Task description:
Please answer these questions from the text on religion in Taiwan, one per line and marked 1., 2., 3.:
1. In what year was the "temples' restructuration movement" halted?
2. What did the Japanese construct to connect all regions of the island?
3. Who is named as the 65th Celestial Master?

Text excerpt:
»»

The subsequent "temples' restructuration movement" caused much consternation among the Chinese population and had far-reaching effects. Its inception can be traced back to the "Conference for Improving Popular Customs" held in 1936, that far from promoting a razing of temples discussed measures for a reform and standardisation of Taoist and folk temple practices.

The outbreak of open war between China and Japan in 1937 led to a proscription of practices and even stronger measures, as Japanese officials saw the religious culture centered around folk temples as the major obstacle to Japanisation. Consequently, some local officials began to close and to demolish temples, burning their images, confiscating their cash and real estates, a measure that they called "sending the gods to Heaven". In 1940, when a new governor-general took office, the "temples' restructuration movement" was halted.

The Japanese persecution of Chinese folk religion led to an increase in skepticism and loss of faith among the Chinese. As a result of this loss of faith in gods, Japanese police reported a general decline in public morals. The policies also resulted in the disappearance of the small Muslim community, until Islam was reintroduced by the Kuomintang with their retreat from mainland China to Taiwan after the end of Chinese Civil War in 1949.

Another effect of the Japanese colonisation on religious life in Taiwan was due to the modernisation of infrastructures. Before the 20th century the travel infrastructure of Taiwan was not very developed, and it was difficult for people to move from a part of the island to another. The Japanese quickly constructed a network of railroads connecting all regions of the island. In the field of religion, this promoted the rise in importance of some Buddhist, Taoist or folk temples as island-wide pilgrimage sites. During this time, some gods lost their local and sub-ethnic nature and became "pan-Taiwanese".

1945 onwards—Republic of China rule

In 1945, after the Second World War, the administration of Taiwan was handed over to the Republic of China through General Order No. 1. The People's Republic of China was established four years later in mainland China under the Chinese Communist Party.

In 1949, the 63th Celestial Master of Taoism Zhang Enpu (張恩溥) escaped from mainland China to Taiwan after the Government of the Republic of China retreated to Taiwan after losing the Chinese Civil War, bringing the religious leadership and orthodoxy of Zhengyi Dao to Taiwan. The lineage for the Celestial Master had since passed on to the 65th Celestial Master Zhang Yijiang (張意將).

The rapid economic growth of Taiwan since the 1970s and 1980s ("Taiwan Miracle") accompanied by a quick renewal of Chinese folk religion, challenging Max Weber's theories on secularisation and disenchantment, has led many scholars to investigate how folk religious culture, with its emphasis on values like loyalty, its social network of temples and gods' societies, may have contributed to the island's economic development. During the same period, folk religions developed ties with environmental causes. Chinese salvationist religions (such as earlier Xiantiandao) become increasingly popular in Taiwan after 1945, although some of them were illegal until the 1980s.

««

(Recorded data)
»»

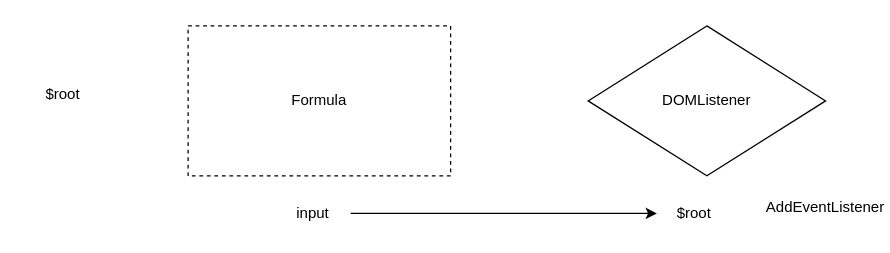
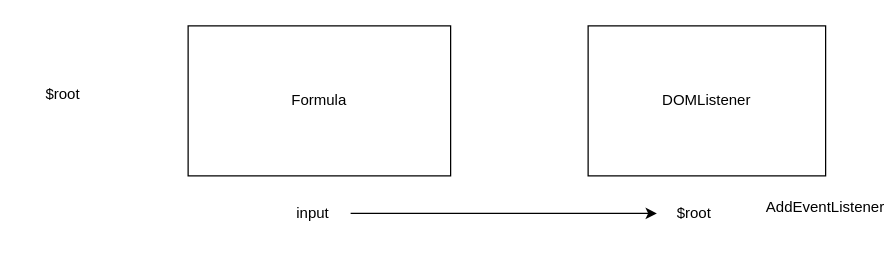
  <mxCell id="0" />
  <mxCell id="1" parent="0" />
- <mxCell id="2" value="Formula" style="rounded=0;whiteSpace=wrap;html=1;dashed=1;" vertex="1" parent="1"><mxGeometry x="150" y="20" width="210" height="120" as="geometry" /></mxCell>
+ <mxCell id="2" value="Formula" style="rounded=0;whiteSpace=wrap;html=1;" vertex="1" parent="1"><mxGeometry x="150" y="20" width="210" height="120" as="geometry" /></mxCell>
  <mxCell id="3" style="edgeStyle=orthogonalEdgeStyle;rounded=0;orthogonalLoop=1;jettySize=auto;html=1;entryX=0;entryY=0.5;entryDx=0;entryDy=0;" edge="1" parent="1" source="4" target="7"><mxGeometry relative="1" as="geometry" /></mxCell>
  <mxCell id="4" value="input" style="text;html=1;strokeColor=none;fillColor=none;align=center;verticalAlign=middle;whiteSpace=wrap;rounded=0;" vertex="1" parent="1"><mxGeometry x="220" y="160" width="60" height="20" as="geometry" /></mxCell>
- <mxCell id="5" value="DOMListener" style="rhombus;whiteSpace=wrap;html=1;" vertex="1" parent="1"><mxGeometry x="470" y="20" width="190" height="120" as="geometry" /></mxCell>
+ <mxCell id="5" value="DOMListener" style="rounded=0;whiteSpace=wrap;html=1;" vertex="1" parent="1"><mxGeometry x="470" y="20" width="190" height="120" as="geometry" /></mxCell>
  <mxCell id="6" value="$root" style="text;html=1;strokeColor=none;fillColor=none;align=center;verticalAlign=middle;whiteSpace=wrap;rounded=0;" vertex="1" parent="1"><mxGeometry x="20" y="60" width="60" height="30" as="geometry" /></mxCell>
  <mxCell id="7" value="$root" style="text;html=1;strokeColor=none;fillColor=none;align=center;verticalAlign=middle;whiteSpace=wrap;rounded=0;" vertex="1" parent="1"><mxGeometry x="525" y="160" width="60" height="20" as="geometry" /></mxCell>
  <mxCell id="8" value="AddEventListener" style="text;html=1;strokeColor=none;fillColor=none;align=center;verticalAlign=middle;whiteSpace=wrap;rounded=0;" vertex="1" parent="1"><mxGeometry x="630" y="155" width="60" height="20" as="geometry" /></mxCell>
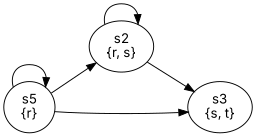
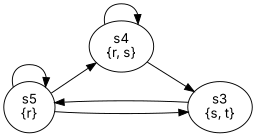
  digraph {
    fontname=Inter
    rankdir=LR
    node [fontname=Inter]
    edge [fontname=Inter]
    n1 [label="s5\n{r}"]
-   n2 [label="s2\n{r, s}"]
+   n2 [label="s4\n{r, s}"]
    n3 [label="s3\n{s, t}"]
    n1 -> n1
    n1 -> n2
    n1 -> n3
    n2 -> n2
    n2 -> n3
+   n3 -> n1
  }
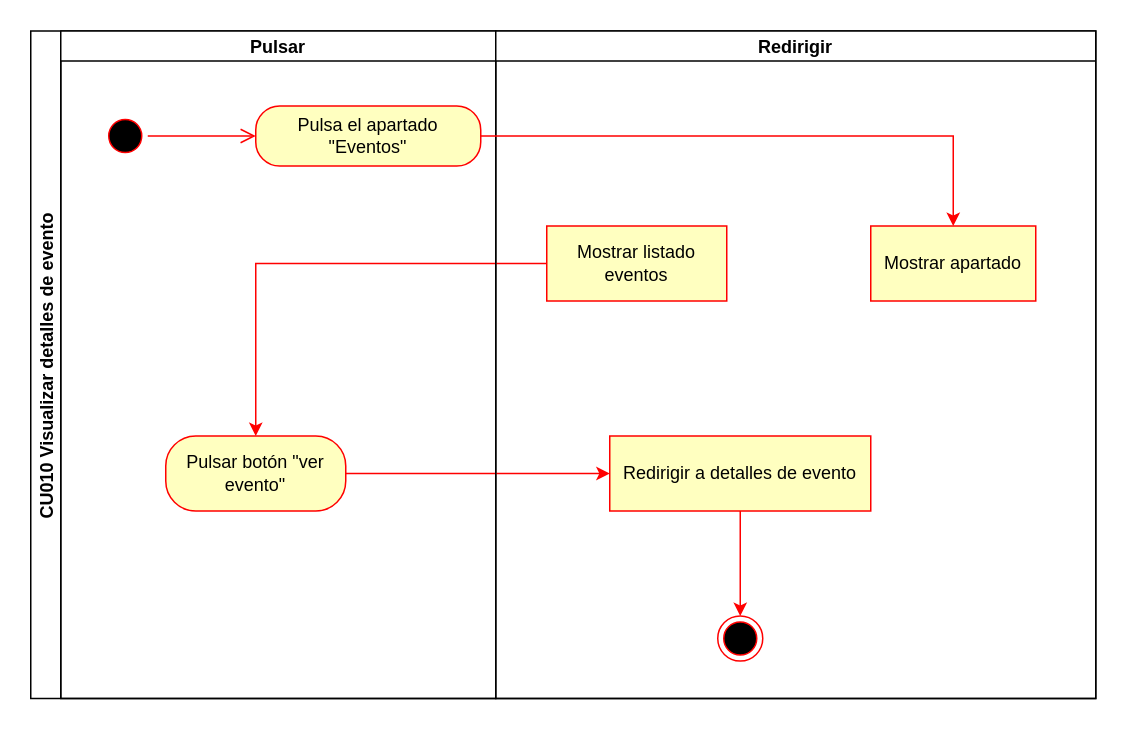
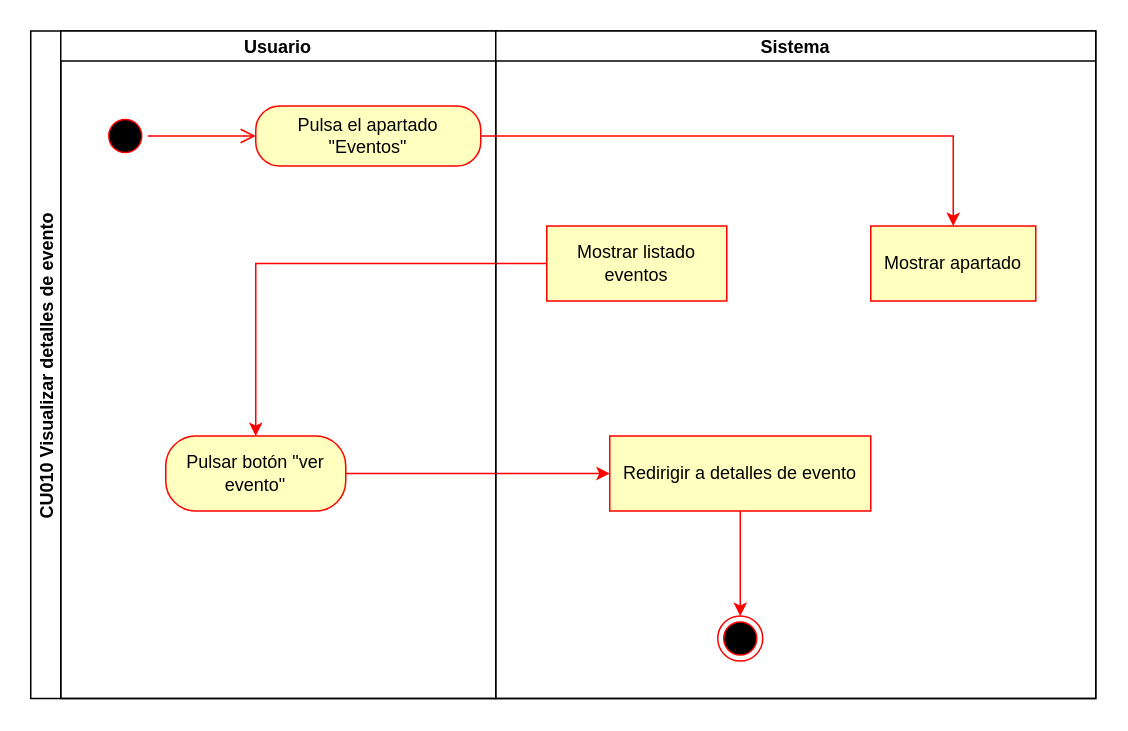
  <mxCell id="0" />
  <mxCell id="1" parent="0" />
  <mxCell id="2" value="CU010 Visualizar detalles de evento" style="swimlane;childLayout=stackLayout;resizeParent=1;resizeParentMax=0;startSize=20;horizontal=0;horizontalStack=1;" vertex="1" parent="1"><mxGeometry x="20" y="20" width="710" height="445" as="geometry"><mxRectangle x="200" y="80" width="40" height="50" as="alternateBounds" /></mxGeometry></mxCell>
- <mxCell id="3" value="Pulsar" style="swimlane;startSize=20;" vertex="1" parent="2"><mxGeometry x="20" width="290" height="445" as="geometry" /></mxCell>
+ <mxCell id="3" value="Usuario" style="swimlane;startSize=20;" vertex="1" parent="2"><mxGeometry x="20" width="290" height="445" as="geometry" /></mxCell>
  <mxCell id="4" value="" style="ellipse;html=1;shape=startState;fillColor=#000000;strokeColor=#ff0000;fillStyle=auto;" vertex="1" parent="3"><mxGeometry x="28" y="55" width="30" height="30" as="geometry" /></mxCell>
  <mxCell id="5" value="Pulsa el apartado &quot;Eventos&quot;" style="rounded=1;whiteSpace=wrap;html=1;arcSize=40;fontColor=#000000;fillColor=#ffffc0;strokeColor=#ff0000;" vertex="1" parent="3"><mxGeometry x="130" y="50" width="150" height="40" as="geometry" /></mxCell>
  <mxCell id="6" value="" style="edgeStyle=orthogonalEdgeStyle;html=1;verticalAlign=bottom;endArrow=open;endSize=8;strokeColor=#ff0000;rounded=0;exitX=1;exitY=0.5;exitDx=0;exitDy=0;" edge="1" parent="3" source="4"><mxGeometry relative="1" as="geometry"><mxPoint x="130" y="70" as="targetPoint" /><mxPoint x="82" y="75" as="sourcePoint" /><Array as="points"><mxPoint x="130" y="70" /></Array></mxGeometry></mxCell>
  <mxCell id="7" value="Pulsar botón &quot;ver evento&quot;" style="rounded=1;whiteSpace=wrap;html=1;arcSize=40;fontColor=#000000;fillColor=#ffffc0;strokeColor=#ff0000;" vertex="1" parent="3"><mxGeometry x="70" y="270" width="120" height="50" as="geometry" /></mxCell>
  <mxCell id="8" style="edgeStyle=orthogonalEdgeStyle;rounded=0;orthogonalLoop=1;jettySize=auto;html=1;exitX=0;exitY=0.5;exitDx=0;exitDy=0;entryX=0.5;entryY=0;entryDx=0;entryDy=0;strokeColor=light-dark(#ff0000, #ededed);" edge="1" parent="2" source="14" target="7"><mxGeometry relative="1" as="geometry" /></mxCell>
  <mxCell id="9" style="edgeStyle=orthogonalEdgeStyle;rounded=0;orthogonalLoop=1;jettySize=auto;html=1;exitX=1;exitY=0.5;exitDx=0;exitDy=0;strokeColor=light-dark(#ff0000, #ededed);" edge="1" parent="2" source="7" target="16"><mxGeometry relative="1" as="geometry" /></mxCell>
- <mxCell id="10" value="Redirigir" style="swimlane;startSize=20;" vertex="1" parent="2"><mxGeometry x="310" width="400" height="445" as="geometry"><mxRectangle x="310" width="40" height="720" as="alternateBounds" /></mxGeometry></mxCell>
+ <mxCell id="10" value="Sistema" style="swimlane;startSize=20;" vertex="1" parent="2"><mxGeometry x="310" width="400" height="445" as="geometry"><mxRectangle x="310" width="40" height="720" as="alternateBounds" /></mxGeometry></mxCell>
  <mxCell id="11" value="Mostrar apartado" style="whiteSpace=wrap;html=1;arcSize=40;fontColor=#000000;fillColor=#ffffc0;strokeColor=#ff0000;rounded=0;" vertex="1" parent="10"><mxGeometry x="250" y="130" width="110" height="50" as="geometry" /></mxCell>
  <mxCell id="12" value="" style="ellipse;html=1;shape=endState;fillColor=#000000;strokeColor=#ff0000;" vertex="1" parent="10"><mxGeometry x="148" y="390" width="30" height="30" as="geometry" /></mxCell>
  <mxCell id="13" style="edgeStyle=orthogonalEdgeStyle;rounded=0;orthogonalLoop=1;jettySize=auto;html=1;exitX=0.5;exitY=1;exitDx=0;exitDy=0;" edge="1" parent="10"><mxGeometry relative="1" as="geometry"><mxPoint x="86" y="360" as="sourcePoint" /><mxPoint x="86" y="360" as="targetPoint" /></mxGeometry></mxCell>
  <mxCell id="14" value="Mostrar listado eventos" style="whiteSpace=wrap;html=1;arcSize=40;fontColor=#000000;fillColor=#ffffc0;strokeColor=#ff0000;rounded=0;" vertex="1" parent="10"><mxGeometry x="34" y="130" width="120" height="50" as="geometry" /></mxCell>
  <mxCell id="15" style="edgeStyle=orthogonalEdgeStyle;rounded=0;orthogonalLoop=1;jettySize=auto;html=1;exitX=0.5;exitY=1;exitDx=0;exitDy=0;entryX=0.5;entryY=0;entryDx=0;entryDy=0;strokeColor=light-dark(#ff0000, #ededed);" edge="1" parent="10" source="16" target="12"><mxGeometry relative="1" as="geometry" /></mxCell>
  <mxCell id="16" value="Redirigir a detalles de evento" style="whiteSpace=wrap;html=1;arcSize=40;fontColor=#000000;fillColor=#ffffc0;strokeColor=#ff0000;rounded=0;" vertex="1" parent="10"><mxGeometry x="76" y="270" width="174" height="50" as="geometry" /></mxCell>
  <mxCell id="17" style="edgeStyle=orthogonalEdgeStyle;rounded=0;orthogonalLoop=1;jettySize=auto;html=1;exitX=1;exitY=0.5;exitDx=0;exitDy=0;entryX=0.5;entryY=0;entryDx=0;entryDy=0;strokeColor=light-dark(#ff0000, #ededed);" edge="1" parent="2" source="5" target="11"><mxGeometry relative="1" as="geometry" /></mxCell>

««

Task answer:
1. 1940
2. A network of railroads
3. Zhang Yijiang (張意將)